----- Brano di partenza

Occorrerebbe interrogarsi su come saranno I ragazzi e i giovani che hanno una buona visione di sé a 16 anni, e su come saranno a 23 anni quelli che non hanno (né hanno avuto) paura di cadere, ma la certezza di potersi rialzare continuamente. Ecco perché non servono né i 3 né i 10 e lode: entrambi non facilitano la crescita e la consapevolezza, creano i miti dell’uomo nero e del principe salvatore.
Sarebbe probabilmente più fruttuoso creare il miglior ambiente di apprendimento e, in tale fattivo e proattivo contesto, analizzare i processi di apprendimento, condividere le difficoltà, dialogare sui momenti di crisi e di perdita della propria fiducia ed autostima: sono e saranno questi gli elementi essenziali del vivere a scuola. Le difficoltà si affrontano e si superano vivendo le sensazioni di freddo e di caldo, di lontananza e di vicinanza ed in cui quell’«aiutami a fare da solo» e «non annoiarmi con i tuoi insegnamenti» (Maria Montessori) devono essere gli assi portanti della professione docente.

----------
----- Voci del dataset

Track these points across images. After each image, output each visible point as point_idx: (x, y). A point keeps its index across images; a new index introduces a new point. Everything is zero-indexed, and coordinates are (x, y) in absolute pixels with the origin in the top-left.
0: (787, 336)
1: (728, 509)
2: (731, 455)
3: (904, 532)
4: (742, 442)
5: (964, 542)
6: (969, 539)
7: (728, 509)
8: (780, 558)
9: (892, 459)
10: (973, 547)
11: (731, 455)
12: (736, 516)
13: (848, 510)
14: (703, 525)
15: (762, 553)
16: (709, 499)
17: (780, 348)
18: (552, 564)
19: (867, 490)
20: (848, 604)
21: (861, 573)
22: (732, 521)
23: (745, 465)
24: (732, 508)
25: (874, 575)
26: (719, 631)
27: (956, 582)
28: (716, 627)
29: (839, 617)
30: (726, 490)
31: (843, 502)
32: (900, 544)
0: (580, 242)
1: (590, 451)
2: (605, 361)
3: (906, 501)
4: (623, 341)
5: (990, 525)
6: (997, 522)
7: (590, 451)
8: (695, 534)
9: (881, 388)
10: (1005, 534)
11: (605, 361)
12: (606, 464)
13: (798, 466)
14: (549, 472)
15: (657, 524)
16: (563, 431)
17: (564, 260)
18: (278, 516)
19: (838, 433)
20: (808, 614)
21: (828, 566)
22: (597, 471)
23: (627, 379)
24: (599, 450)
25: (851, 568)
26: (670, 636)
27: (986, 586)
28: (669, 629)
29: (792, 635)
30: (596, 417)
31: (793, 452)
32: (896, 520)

----------

▶ [Attività da svolgere]
a – Quali voti, secondo il brano sulla scuola, non servono?
b – Indica se ciascuna affermazione concorda con il brano sulla scuola, rispondendo sì o no e citando le parole decisive: (i) i 3 e i 10 e lode favoriscono la crescita; (ii) le difficoltà si superano vivendo sensazioni di freddo e di caldo; (iii) la frase «aiutami a fare da solo» è attribuita a Maria Montessori.
c – Prosegui il brano sulla scuola a partire dalla sua ultima frase.
Il materiale non ha alcun legame con il brano sulla scuola.

▶ [Risposte in ordine]
a – Né i 3 né i 10 e lode.

b –
(i) No: "entrambi non facilitano la crescita e la consapevolezza".
(ii) Sì: "Le difficoltà si affrontano e si superano vivendo le sensazioni di freddo e di caldo".
(iii) Sì: "quell’«aiutami a fare da solo» e «non annoiarmi con i tuoi insegnamenti» (Maria Montessori)".

c –
Dalla Montessori a noi, semplici maestri
Chi insegna sa di non sapere. È il dubbio in persona, ama l’orizzonte e non vede gli scogli o le baie. Capisce che ci saranno rotte e soste utili, ma, da buon comandante e saggio timoniere, comprende la difficoltà di viaggiare controvento così come gode per la soddisfazione di avere la luce del sole o quella della stella polare a riscaldare o aiutare l’orientamento.
Chi insegna e sa guidare è il regista dei processi educativi e di apprendimento: non spiega, organizza, stimola e poi lascia imparare provando e sbagliando e riprovando.
L’insegnante insicuro è una contraddizione in termini.
Chi sa stare con i bambini e con i ragazzi vive pezzi memorabili della propria storia di vita a scuola ma soprattutto di vita personale su un pianeta che è fatto di mare, di sole e di cieli.
Chi insegna si emoziona per gli errori e per i successi dei piccoli che orienta e guida. Ama il silenzio, adora ascoltare, osservare. Sistema scrupolosamente, nella memoria della propria storia professionale, l’ansia laboriosa di Valentina, il vorticoso procedere di Giuseppe, la gioia soddisfatta del piccolo Andrea, la confusione e voglia di cantare e ballare della piccola Imma, la genialità di quel bambino con disabilità che è un punto di forza in una classe di “normodotati” anche un po’ monotoni.
Lasciamo ad altri il titolo di prof… (brutta consonante per finire una parola). Meglio maestri… come Alberto Manzi, Mario Lodi, Gianni Rodari e, volendo e potendo, Leonardo da Vinci.
Alla prossima!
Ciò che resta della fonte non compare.